The last 12 months have witnessed radical changes and considerable controversy regarding how childhood and teenage depression is treated. Although few antidepressant drugs have been licensed for pediatric use, rates of prescribing in the under-18 age group have risen by around 60% over the past decade, with over a million children and adolescents receiving what are called selective serotonin reuptake inhibitors (SSRI’s).
Now, however, concerns over these drugs’ safety and side effects in children and adolescents – including elevated suicide rates – have awakened regulators in many countries. After reviewing all relevant pediatric trials, the UK’s Medinces and Heathcare products Regulatory Agency (MHRA) advised that the risks outweighed the benefits for all SSRI’s (except fluoxetine), and that these products should not be prescribed as new therapy for patients under 18 years of age with depressive illness.

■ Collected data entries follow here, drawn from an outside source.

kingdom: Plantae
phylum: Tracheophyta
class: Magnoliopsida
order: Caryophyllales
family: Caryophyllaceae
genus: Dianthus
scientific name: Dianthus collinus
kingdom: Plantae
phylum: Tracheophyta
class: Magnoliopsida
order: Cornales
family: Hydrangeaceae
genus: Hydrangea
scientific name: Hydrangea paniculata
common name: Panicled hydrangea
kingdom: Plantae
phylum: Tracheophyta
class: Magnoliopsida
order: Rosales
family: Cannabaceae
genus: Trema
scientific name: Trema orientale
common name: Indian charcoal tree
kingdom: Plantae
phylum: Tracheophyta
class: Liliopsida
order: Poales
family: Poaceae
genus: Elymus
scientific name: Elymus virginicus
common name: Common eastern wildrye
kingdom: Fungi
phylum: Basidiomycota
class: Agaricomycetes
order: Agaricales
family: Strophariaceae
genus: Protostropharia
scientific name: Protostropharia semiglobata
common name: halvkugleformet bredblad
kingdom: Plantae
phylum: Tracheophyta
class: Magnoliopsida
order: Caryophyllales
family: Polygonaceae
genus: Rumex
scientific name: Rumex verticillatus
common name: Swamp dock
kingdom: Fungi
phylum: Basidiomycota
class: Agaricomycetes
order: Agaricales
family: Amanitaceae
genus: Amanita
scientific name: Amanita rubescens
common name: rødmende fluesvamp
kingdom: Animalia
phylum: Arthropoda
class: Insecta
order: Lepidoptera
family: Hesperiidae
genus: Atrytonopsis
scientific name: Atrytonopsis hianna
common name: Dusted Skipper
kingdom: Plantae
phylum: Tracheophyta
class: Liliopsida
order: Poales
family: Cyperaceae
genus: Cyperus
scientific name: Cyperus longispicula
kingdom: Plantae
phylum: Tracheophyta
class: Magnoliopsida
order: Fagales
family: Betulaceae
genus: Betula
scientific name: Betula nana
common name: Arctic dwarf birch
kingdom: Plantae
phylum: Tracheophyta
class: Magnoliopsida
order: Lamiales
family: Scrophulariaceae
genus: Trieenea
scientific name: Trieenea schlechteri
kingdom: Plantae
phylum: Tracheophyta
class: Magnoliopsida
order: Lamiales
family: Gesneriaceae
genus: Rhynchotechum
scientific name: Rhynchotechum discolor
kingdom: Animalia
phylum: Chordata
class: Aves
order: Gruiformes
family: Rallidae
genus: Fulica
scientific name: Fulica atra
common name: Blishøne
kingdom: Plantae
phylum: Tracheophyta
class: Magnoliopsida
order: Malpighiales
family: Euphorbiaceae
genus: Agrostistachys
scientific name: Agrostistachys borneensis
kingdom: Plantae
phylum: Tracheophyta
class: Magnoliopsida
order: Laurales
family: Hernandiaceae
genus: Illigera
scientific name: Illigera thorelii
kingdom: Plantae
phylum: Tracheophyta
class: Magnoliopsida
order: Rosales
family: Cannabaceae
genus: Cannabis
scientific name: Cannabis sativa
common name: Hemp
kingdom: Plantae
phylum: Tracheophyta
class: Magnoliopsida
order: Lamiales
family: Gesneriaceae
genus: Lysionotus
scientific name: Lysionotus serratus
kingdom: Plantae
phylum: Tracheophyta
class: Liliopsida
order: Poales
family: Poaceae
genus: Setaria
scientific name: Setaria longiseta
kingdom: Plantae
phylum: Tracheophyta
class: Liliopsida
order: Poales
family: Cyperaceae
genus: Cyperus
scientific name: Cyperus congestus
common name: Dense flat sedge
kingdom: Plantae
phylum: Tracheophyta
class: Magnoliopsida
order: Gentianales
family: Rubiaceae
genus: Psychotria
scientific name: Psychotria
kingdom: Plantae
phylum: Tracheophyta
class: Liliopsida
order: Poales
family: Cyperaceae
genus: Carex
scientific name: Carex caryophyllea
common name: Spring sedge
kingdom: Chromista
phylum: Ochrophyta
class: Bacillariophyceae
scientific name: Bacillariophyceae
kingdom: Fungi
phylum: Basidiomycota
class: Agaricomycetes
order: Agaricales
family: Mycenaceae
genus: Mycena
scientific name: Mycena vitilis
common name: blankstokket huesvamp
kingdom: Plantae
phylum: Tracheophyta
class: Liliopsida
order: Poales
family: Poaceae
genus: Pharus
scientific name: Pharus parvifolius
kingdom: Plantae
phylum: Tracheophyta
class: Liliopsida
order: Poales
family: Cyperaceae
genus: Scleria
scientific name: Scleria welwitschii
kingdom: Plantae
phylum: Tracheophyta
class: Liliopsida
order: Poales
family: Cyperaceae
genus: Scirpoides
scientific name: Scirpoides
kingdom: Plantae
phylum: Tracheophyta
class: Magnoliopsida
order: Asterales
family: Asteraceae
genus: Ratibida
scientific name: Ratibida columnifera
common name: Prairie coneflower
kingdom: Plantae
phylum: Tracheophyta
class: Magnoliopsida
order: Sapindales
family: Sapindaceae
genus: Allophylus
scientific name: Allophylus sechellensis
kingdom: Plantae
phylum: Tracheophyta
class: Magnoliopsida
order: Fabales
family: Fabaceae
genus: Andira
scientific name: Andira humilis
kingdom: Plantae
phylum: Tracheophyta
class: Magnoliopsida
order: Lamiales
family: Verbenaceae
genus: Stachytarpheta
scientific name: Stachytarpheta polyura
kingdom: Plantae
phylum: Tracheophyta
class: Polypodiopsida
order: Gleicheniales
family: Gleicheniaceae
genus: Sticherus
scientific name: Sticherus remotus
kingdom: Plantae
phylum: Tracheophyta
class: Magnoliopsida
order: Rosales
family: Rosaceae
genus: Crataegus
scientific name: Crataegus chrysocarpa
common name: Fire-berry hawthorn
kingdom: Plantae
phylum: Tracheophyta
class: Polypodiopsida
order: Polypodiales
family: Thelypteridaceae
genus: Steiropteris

For the first time, the MHRA made public a summary of the review that this decision was based on, including both efficacy and safety data for all of the trials, regardless of whether they had previously been published or not. This was important because about half of the trials had not been published in peer-reviewed journals.
The pediatric trial data released by the MHRA presented a unique opportunity to examine whether the unpublished data supported the findings from published studies of SSRI’s. My colleagues and I addressed this question in a review published in The Lancet in April 2004. The review showed that while the published data generally indicated minimal risk, the unpublished trial data were far less sanguine, and even suggested an increased risk of serious adverse events, including suicide-related behavior.